Using design methodology to shape Smartsheet's XD team culture, bringing a democratized community to the team.
The XD org at Smartsheet has nearly quadrupled in size since I started. Our team was small, in fact we were only 16 total including design, research, and leadership in early 2018. Since then, we have grown rapidly as a company. Currently our team is 61 including 5 contract resources.
When we were a small team, we were able to run processes that we simply can’t run at scale anymore. Moreover, we were almost 100% colocated, and we were a fairly tight knit team. Everybody knew everyone else. Our team culture was strong, and because of our size, was easily shaped by and representative of each team member together.
After living through a global pandemic that has challenged the way we work, and how we organize and collaborate, as well as rapid company growth that led to a large amount of turnover, our organizational health was lower than ideal. In fact, when my own manager left, I decided to pick up where she left off, working on our team culture charter.
This leadership case study examines how I used design methodologies to understand our team’s culture issues, and put in place a system to correct them while building a great culture to work in.
The culture charter started about 5 months before I took up the mantle of leading it. In early 2021, we had already experienced fairly significant turnover, and we had just completed our first year remote from the office. The entire XD team came together and we workshopped around issues we had.
We posed the open question: “Where can we improve?”
The leadership team ran affinitization exercises with the feedback we had recorded in the workshop, and derived about a number of different charter areas that various leaders would be responsible for. Those charters covered topics such as process and tools, career growth, cross team collaboration, and team culture among others.
Our insights were pretty light, we knew there was a culture gap but it was not super clear exactly where our problems were in that fairly broad category. In about June of 2021, after my manager left, I took ownership of the culture charter. At that point, it was a draft document but nothing had been put into motion. I decided to do a soft reset and try to run it as if I was solving a design problem. I needed to know more about the problem at hand, and what better way to learn than a user survey and interviews.
I created a survey to send to the entire team. The survey was designed with about 10 questions, ranging from free form answers, to multiple choice, to ranking. I also asked if folks wanted to do follow up interviews and or join a “culture committee” I was forming as a small internal think tank to tackle our issues.
I shared the survey got great participation through effective team communication and good old fashioned elbow grease. Overall I managed to get over 70% team to respond. I also conducted 1:1 followup interviews with 22 members of the team, to expand on the submitted answers, and offer explanations.
What I ended up with was a wealth of data and insights that gave me a pulse of the team's cultural health.
It is also something that can be sent out quarterly or biannually to keep the data fresh, and track the progress of any initiatives towards improving our cultural health.
Every good design kickoff has some sort of framing exercise where the problems and goals are stated. I gathered my newly commissioned culture committee for the first time, to run a workshop reviewing all of the data from the survey and interviews.
I walked the team through each question, and broke down answers. We then broke out into groups and ran grouping and taxonomy exercises to properly categorize all of the responses into meaningful cohorts. These categories made up the problems that we knew we had to address.
When solving any design problem, a clear and concise vision is needed to rally behind and align to. The difference here is that I was not designing a product, but rather a process. I took a strategic approach to the vision for the culture committee, instead of a tactical one.
The vision for the culture committee is to be a group that investigates, reports on, and solves identified culture problem areas via small problem-focused teams.
This vision sets the culture committee up for success, by allowing each member to make the biggest individual impact possible. Instead of pointing a large number of people at the top one or two problems, creating inefficiencies, I maximized the surface area we could go after, while providing more autonomy and opportunity for individual input for the folks who wanted to be part of the committee.

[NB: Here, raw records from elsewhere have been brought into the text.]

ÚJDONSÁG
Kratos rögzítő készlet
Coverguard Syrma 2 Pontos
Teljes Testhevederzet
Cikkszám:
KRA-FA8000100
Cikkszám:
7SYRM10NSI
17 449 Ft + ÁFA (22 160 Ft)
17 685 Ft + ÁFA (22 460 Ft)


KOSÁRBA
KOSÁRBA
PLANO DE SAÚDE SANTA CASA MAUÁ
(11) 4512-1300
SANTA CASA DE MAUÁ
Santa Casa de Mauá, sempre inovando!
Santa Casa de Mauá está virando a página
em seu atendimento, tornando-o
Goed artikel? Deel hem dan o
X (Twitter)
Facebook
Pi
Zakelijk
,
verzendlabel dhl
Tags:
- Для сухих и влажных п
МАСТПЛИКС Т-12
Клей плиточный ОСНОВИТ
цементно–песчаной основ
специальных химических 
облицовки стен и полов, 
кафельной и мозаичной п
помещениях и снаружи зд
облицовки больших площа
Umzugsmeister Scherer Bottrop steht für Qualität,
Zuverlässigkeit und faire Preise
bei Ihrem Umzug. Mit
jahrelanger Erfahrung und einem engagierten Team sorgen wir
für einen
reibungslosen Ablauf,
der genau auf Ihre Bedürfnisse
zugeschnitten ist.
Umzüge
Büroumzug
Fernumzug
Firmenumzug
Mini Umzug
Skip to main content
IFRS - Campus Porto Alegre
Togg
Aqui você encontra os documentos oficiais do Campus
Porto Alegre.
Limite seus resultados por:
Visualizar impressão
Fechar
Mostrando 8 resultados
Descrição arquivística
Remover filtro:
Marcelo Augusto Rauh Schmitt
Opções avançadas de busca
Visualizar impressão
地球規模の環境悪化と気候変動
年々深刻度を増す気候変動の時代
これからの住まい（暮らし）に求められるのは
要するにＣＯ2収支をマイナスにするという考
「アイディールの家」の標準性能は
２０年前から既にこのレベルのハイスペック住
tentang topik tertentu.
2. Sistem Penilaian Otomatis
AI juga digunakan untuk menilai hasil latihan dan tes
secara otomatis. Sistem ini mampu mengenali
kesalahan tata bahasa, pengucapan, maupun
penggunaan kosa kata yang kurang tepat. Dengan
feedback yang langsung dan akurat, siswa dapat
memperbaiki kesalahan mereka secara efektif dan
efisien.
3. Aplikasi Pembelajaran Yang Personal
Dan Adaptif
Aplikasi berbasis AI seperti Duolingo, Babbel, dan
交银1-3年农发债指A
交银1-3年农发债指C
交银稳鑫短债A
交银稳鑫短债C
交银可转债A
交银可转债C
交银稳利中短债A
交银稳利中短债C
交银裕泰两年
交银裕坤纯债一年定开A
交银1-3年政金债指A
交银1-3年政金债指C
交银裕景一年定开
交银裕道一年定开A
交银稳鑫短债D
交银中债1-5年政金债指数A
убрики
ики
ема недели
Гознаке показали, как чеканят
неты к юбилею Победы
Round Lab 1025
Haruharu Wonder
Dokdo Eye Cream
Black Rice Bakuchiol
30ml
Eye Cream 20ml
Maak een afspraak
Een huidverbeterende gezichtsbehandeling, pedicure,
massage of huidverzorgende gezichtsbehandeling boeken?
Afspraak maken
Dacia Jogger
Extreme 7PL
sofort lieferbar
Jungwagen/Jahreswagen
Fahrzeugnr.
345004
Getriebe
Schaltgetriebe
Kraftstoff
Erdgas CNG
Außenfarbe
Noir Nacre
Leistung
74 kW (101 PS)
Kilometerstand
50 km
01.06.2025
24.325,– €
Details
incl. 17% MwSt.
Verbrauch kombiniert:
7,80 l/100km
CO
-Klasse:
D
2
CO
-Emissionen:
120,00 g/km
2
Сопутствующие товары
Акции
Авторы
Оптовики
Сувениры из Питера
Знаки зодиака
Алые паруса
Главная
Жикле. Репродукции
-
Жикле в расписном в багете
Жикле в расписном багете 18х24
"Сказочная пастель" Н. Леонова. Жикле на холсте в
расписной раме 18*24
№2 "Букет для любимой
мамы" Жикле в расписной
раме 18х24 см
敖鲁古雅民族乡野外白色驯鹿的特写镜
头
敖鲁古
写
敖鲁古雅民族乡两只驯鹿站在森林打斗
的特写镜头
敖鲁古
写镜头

Teams of two or three could sign up to tackle an issue by going and running more through investigations, coming up with a proposal, and then executing on a solution.
The team helped me identify and triage our top issues by joining me in prioritization exercises. Of the categories we had found while framing the problem.
Since the kick-off of the committee, we have hosted several team events, introduced new opportunities for team connection and communication, and increased the awareness to the XD leadership team (and the team at large) of the problems we want to try to solve in the coming year.
Currently (and admittedly anecdotally), we have had a really positive reaction to the activities introduced and the things we have done to build our team culture to what we want it to be. The events that have been hosted by the culture committee have had great turnout, and the opportunities for connection have provided hundreds of new team interactions that would have otherwise not happened.
This project is really just getting started in earnest. Our next steps will be to continue to solve the most immediate team culture issues in the small problem-focused task teams.
As we introduce and roll out solutions that try to move the needle, the committee will help me re-administer the survey, and measure how we are doing compared to the first time around.
With this repeated process, we have a self maintaining system to check on our team's cultural health, identify issues, tackle problems, and re-measure afterwards.